**Instructions for the task:**
Can you reproduce the Winyaw text word for word, from "The Winyaw were a" to "that same year."?

The Winyaw were a Native American tribe living near Winyah Bay, Black River, and the lower course of the Pee Dee River in South Carolina. The Winyaw people disappeared as a distinct entity after 1720 and are thought to have merged with the Waccamaw.

Name 
The meaning of the name Winyaw is unknown. Winyaw has also been written as Winyah, Weenee, and Wineaw.

History
The Winyaw might have been the Yenyohol mentioned in 1521 by Francisco de Chicora, a Native American captive held by the Spanish. If so, they may have been carried away during Lucas Vázquez de Ayllón's expedition during that same year. 

The Winyaw were first mentioned by colonists of South Carolina after 1670. The tribe at first allied with the English colonists who settled in Charles Town, but this friendship soon was shattered when European slave dealers instigated a war against them in 1683 as an excuse to capture slaves. During the Tuscarora War of 1711, John Barnwell brought 24 "Wineaws" on his expedition into North Carolina, but they deserted him before arriving because they refused to go further with no guns or ammunition. In 1715, the Cheraw tried to pressure them into participating in the Yamasee War against the English but they refused, staying on friendly terms with the colonists.

**Information:**
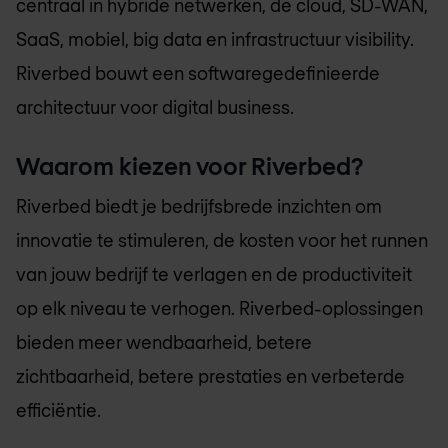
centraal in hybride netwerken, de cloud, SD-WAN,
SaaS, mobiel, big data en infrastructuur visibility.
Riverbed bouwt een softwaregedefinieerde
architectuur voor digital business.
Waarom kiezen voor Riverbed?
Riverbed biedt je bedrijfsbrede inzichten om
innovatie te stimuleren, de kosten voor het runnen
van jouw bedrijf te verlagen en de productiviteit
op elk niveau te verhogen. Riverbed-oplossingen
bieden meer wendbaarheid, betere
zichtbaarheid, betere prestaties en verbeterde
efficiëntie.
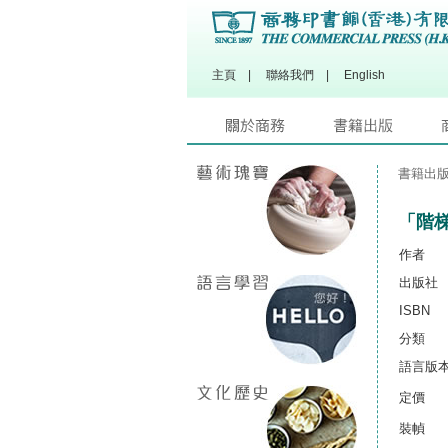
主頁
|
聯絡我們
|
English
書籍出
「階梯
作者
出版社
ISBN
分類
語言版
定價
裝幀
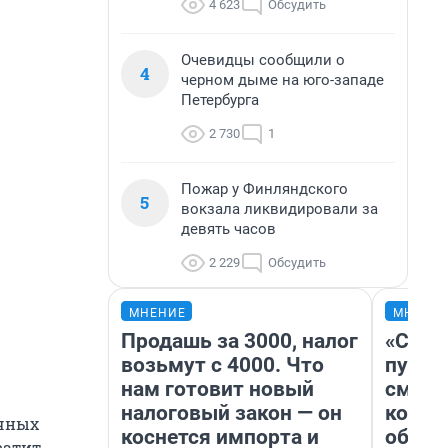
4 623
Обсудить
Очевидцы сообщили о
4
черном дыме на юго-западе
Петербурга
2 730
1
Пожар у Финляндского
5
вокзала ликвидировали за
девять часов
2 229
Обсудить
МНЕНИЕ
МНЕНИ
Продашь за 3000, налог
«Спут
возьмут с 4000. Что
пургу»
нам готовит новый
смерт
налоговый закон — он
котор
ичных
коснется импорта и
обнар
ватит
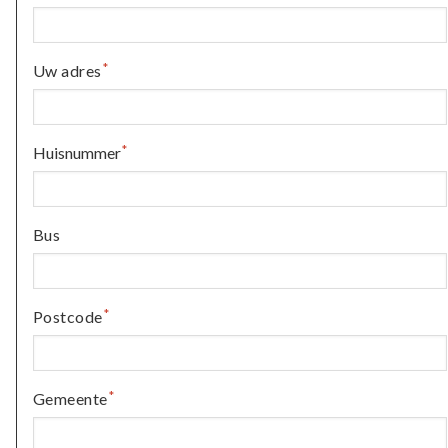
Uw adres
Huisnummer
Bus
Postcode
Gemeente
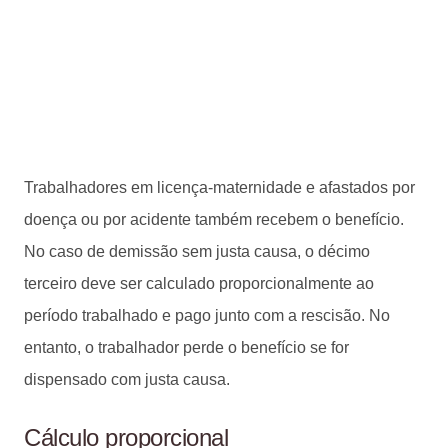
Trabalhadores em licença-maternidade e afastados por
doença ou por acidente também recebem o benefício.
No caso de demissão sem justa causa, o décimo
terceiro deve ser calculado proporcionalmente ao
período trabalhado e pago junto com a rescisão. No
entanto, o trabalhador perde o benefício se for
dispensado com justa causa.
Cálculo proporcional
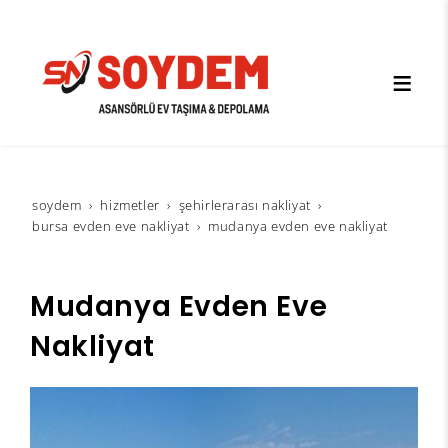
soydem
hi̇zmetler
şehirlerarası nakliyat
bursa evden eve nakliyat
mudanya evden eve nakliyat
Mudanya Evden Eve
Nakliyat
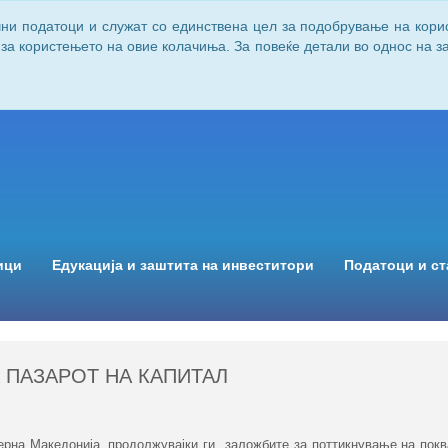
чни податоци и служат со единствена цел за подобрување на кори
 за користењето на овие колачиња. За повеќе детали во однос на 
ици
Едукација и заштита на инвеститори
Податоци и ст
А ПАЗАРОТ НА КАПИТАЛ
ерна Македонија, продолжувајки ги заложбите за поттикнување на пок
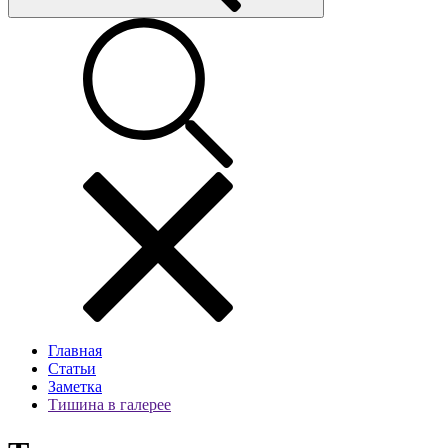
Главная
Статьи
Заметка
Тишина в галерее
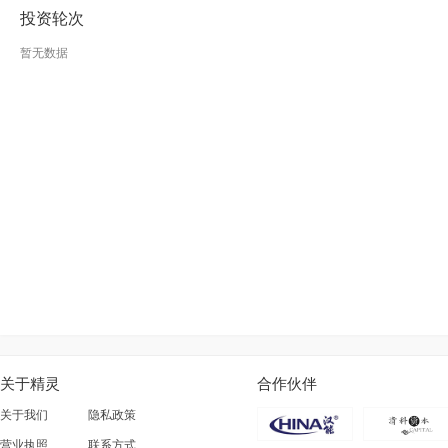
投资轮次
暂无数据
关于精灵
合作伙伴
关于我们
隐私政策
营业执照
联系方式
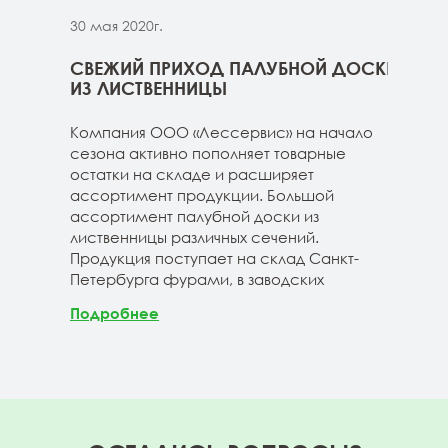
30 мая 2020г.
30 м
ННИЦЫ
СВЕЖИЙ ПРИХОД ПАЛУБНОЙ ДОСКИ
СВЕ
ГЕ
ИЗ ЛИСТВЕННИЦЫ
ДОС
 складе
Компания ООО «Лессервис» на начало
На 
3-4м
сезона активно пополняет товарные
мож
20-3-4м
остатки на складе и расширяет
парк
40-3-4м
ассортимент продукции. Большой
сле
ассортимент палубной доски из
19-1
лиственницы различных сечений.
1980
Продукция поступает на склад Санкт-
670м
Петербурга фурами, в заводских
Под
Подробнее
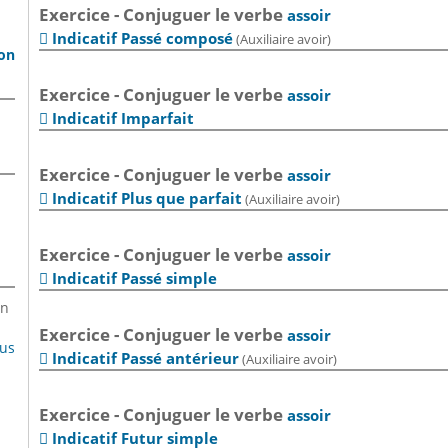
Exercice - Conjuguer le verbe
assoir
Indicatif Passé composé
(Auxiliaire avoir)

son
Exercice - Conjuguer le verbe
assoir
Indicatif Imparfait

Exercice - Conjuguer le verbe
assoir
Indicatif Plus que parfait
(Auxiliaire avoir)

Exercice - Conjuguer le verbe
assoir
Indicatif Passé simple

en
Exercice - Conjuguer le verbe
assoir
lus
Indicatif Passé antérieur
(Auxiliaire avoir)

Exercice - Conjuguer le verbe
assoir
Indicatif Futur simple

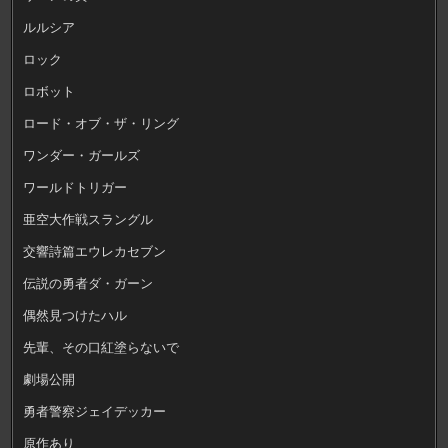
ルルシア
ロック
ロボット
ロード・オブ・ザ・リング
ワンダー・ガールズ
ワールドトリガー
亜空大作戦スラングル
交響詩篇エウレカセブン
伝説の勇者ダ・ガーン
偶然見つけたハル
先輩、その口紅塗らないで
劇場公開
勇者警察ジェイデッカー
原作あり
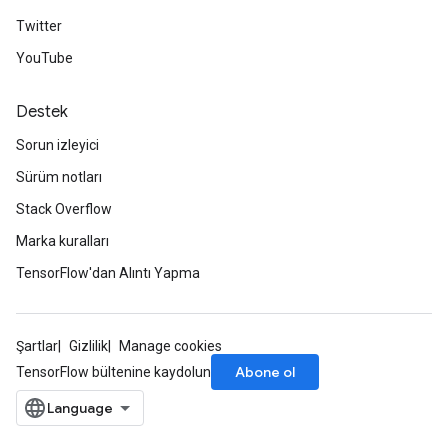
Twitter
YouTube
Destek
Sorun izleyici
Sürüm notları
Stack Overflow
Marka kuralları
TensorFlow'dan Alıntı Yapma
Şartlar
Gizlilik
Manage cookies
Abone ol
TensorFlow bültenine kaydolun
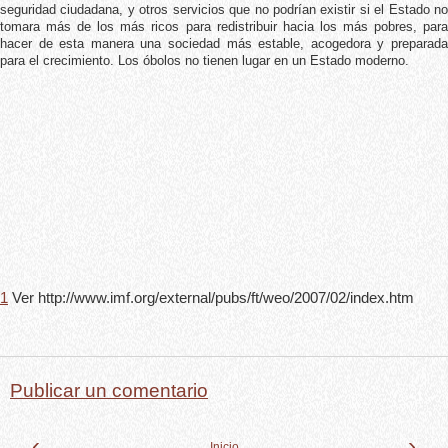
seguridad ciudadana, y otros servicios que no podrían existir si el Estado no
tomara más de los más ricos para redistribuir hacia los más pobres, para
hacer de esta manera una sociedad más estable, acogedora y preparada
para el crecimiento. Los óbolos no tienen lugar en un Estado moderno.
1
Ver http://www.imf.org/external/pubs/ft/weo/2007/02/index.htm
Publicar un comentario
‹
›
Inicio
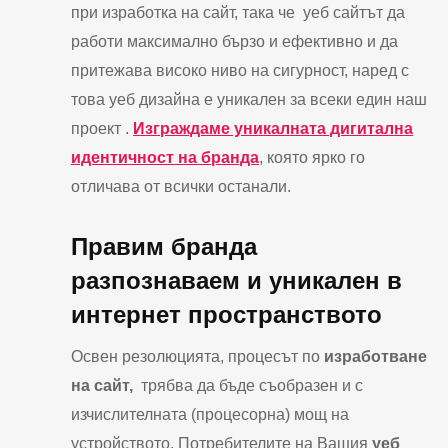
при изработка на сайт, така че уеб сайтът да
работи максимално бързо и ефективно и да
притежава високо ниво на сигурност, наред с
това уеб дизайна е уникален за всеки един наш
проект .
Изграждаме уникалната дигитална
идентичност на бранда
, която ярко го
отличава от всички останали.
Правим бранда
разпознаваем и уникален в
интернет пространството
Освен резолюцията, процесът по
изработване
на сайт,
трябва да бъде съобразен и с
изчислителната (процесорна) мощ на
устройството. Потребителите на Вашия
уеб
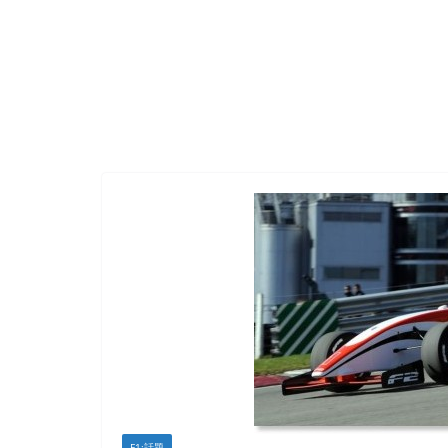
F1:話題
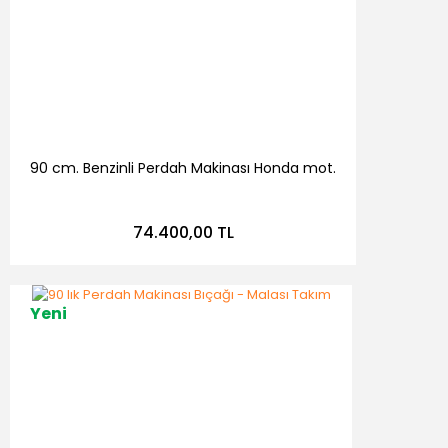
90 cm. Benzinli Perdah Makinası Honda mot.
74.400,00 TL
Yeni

**Written solution:**
The Winyaw were a Native American tribe living near Winyah Bay, Black River, and the lower course of the Pee Dee River in South Carolina. The Winyaw people disappeared as a distinct entity after 1720 and are thought to have merged with the Waccamaw.

Name 
The meaning of the name Winyaw is unknown. Winyaw has also been written as Winyah, Weenee, and Wineaw.

History
The Winyaw might have been the Yenyohol mentioned in 1521 by Francisco de Chicora, a Native American captive held by the Spanish. If so, they may have been carried away during Lucas Vázquez de Ayllón's expedition during that same year.